▶ [Request] Your task is to transcribe all of the data below exactly, omitting the images.

Source material: Begin

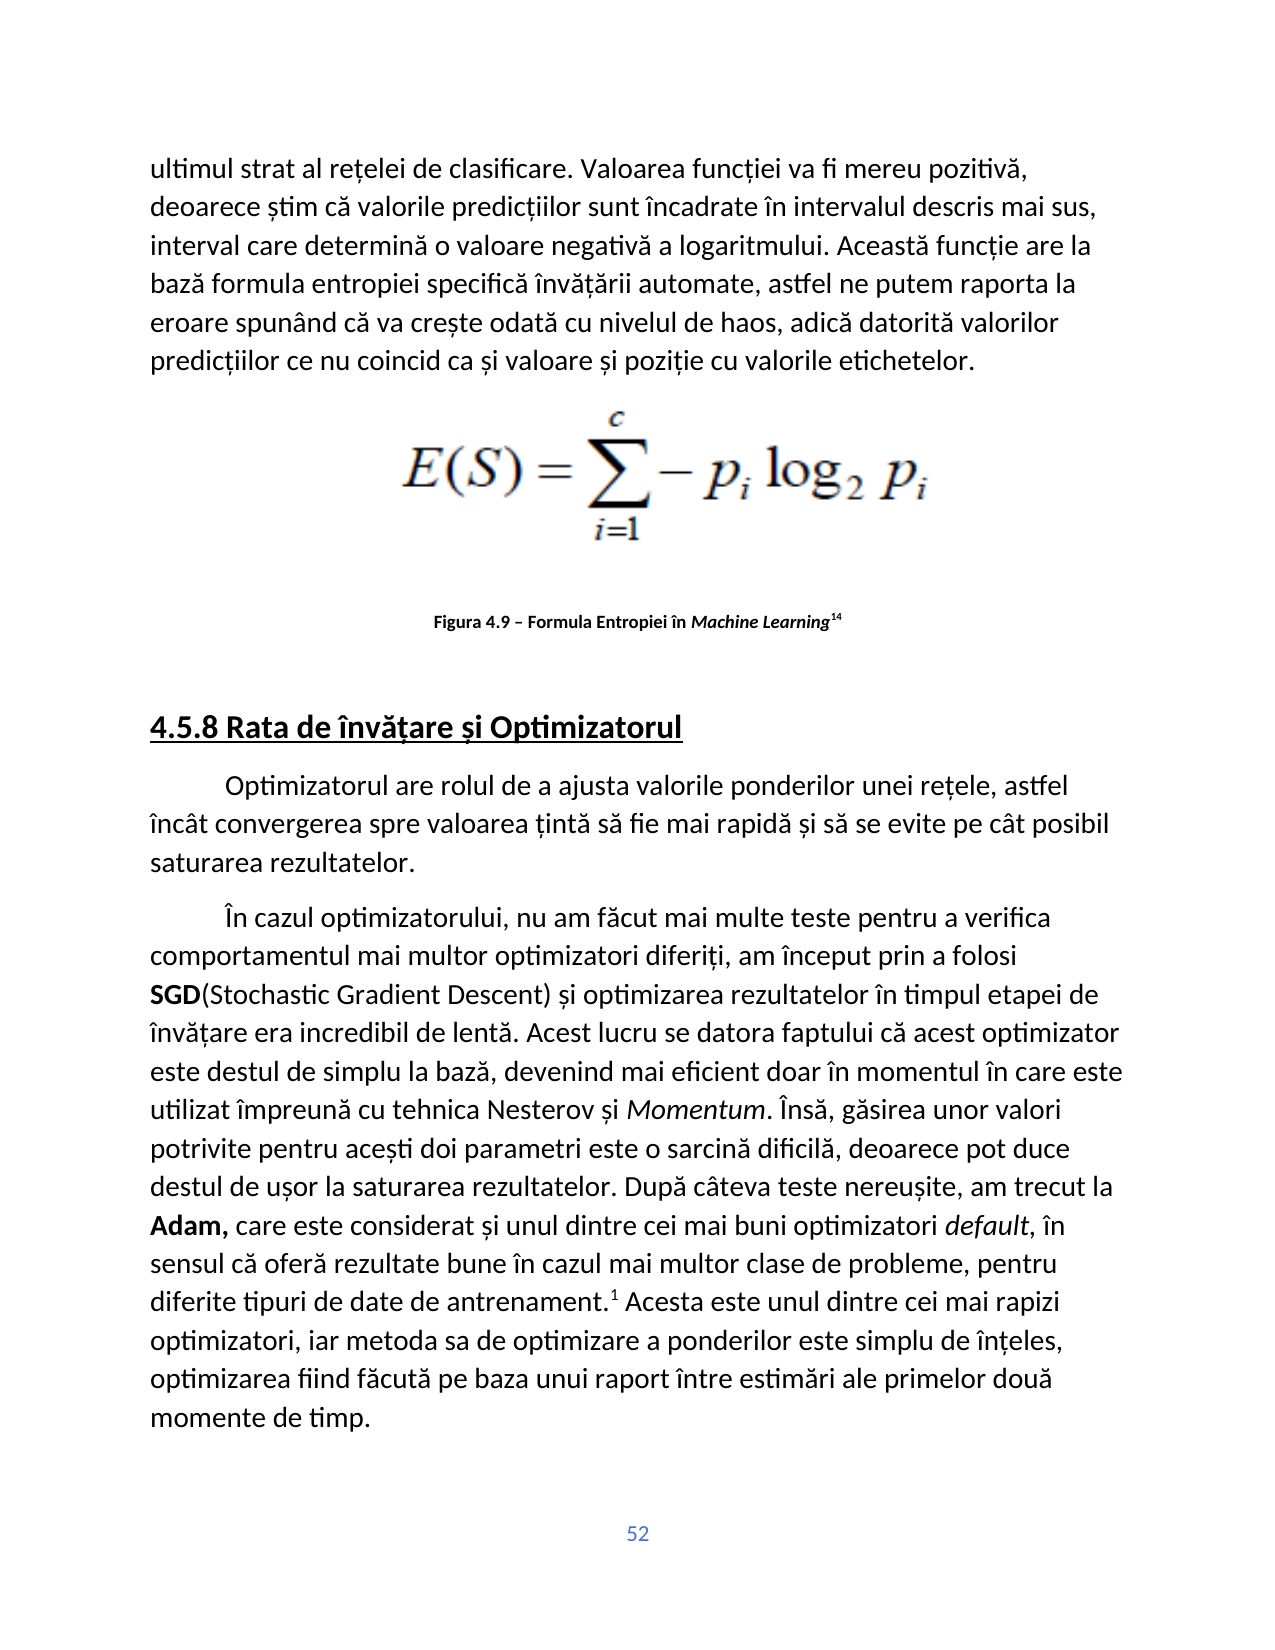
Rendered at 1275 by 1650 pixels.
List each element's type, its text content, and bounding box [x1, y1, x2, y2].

text Optimizatorul are rolul de a ajusta valorile ponderilor unei rețele, astfel încât convergerea spre valoarea țintă să fie mai rapidă și să se evite pe cât posibil saturarea rezultatelor. [150, 767, 1125, 879]
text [150, 150, 1125, 378]
picture [195, 397, 1080, 592]
text Figura 4.9 – Formula Entropiei în Machine Learning14 [150, 610, 1125, 633]
text În cazul optimizatorului, nu am făcut mai multe teste pentru a verifica comportamentul mai multor optimizatori diferiți, am început prin a folosi SGD(Stochastic Gradient Descent) și optimizarea rezultatelor în timpul etapei de învățare era incredibil de lentă. Acest lucru se datora faptului că acest optimizator este destul de simplu la bază, devenind mai eficient doar în momentul în care este utilizat împreună cu tehnica Nesterov și Momentum. Însă, găsirea unor valori potrivite pentru acești doi parametri este o sarcină dificilă, deoarece pot duce destul de ușor la saturarea rezultatelor. După câteva teste nereușite, am trecut la Adam, care este considerat și unul dintre cei mai buni optimizatori default, în sensul că oferă rezultate bune în cazul mai multor clase de probleme, pentru diferite tipuri de date de antrenament.1 Acesta este unul dintre cei mai rapizi optimizatori, iar metoda sa de optimizare a ponderilor este simplu de înțeles, optimizarea fiind făcută pe baza unui raport între estimări ale primelor două momente de timp. [150, 899, 1125, 1434]
text 4.5.8 Rata de învățare și Optimizatorul [150, 706, 1125, 747]
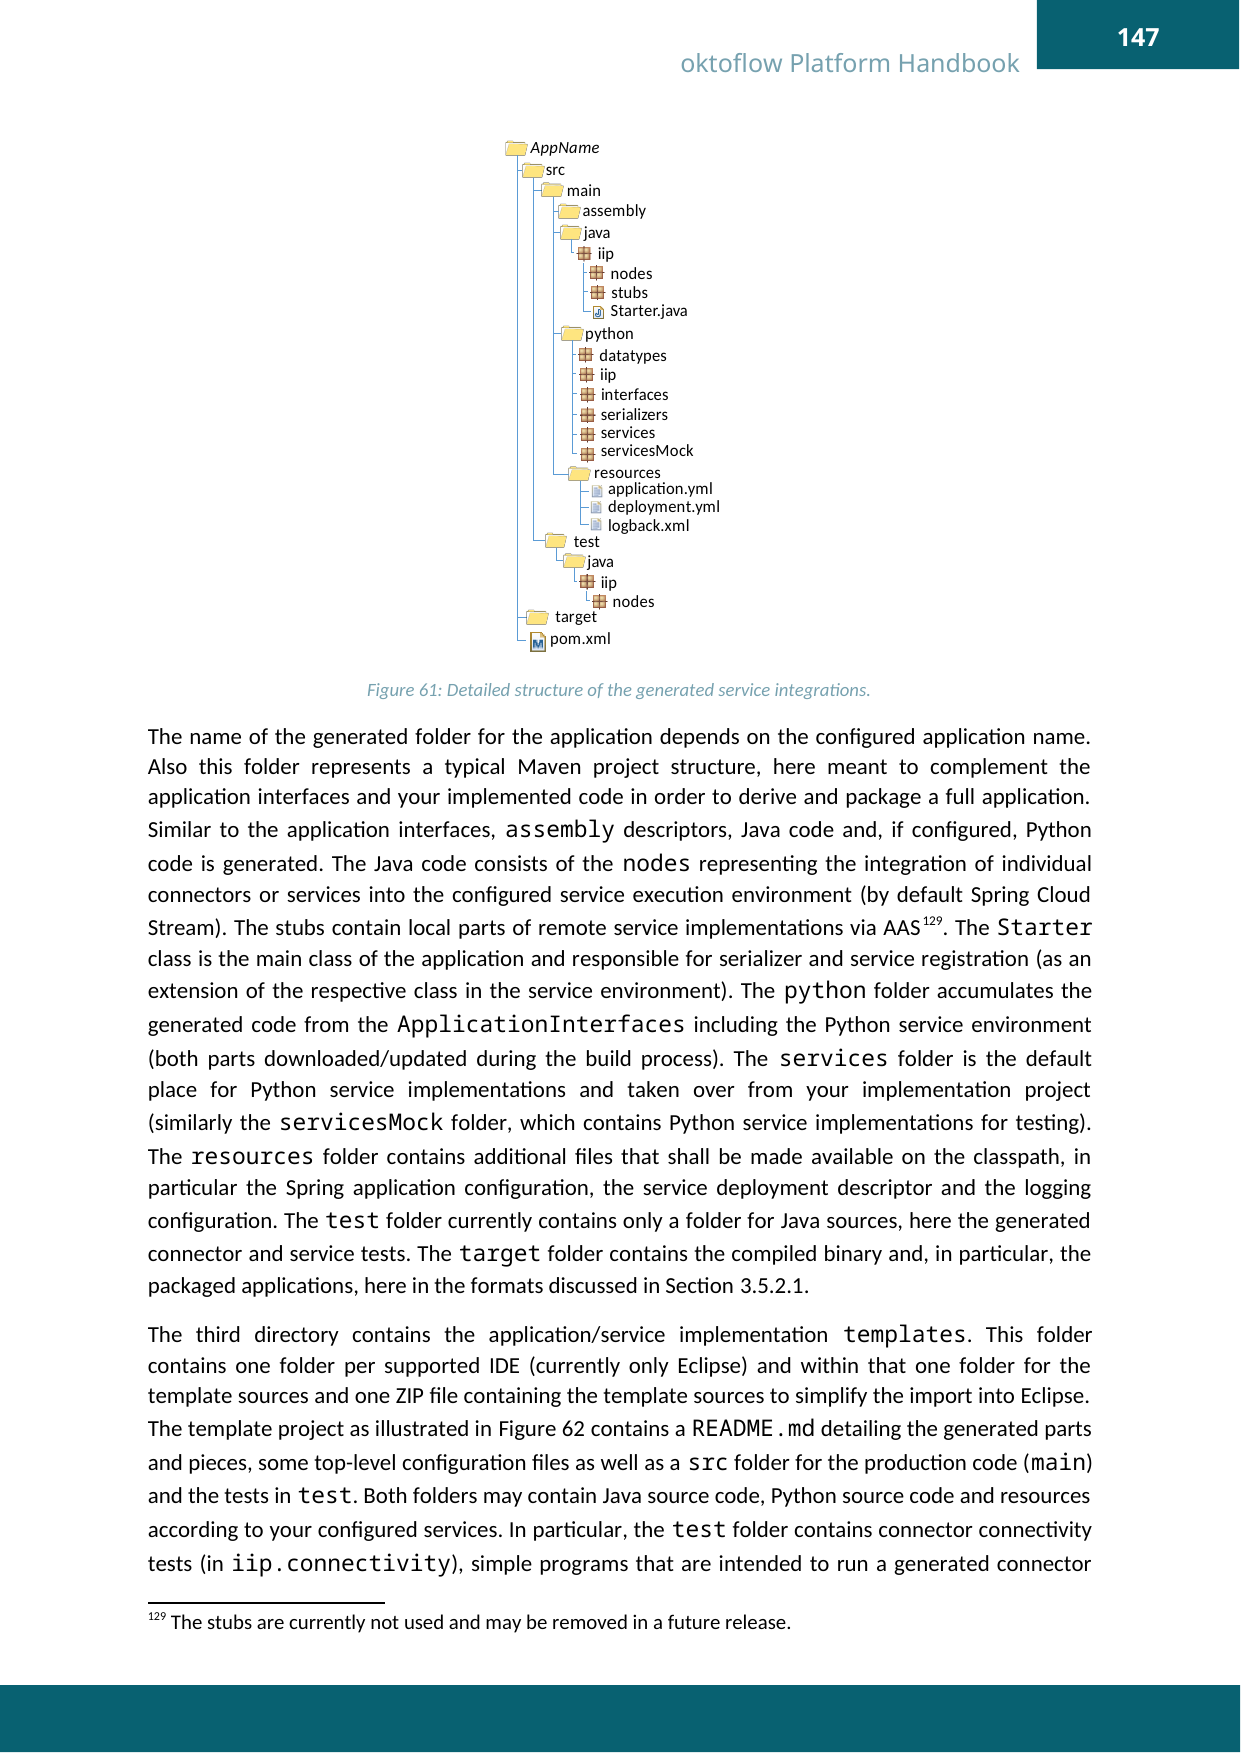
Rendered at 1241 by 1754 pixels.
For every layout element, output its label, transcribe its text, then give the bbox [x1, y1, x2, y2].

Source material: End

▶ [Response]
Rendered at 1275 by 1650 pixels.
List each element's type, its text content, and bounding box [x1, y1, x2, y2].

text Optimizatorul are rolul de a ajusta valorile ponderilor unei rețele, astfel încât convergerea spre valoarea țintă să fie mai rapidă și să se evite pe cât posibil saturarea rezultatelor. [150, 767, 1125, 879]
text [150, 150, 1125, 378]
picture [195, 397, 1080, 592]
text Figura 4.9 – Formula Entropiei în Machine Learning14 [150, 610, 1125, 633]
text În cazul optimizatorului, nu am făcut mai multe teste pentru a verifica comportamentul mai multor optimizatori diferiți, am început prin a folosi SGD(Stochastic Gradient Descent) și optimizarea rezultatelor în timpul etapei de învățare era incredibil de lentă. Acest lucru se datora faptului că acest optimizator este destul de simplu la bază, devenind mai eficient doar în momentul în care este utilizat împreună cu tehnica Nesterov și Momentum. Însă, găsirea unor valori potrivite pentru acești doi parametri este o sarcină dificilă, deoarece pot duce destul de ușor la saturarea rezultatelor. După câteva teste nereușite, am trecut la Adam, care este considerat și unul dintre cei mai buni optimizatori default, în sensul că oferă rezultate bune în cazul mai multor clase de probleme, pentru diferite tipuri de date de antrenament.1 Acesta este unul dintre cei mai rapizi optimizatori, iar metoda sa de optimizare a ponderilor este simplu de înțeles, optimizarea fiind făcută pe baza unui raport între estimări ale primelor două momente de timp. [150, 899, 1125, 1434]
text 4.5.8 Rata de învățare și Optimizatorul [150, 706, 1125, 747]
Rendered at 1241 by 1754 pixels.
For every layout element, output its label, transcribe its text, then give the bbox [x1, y1, x2, y2].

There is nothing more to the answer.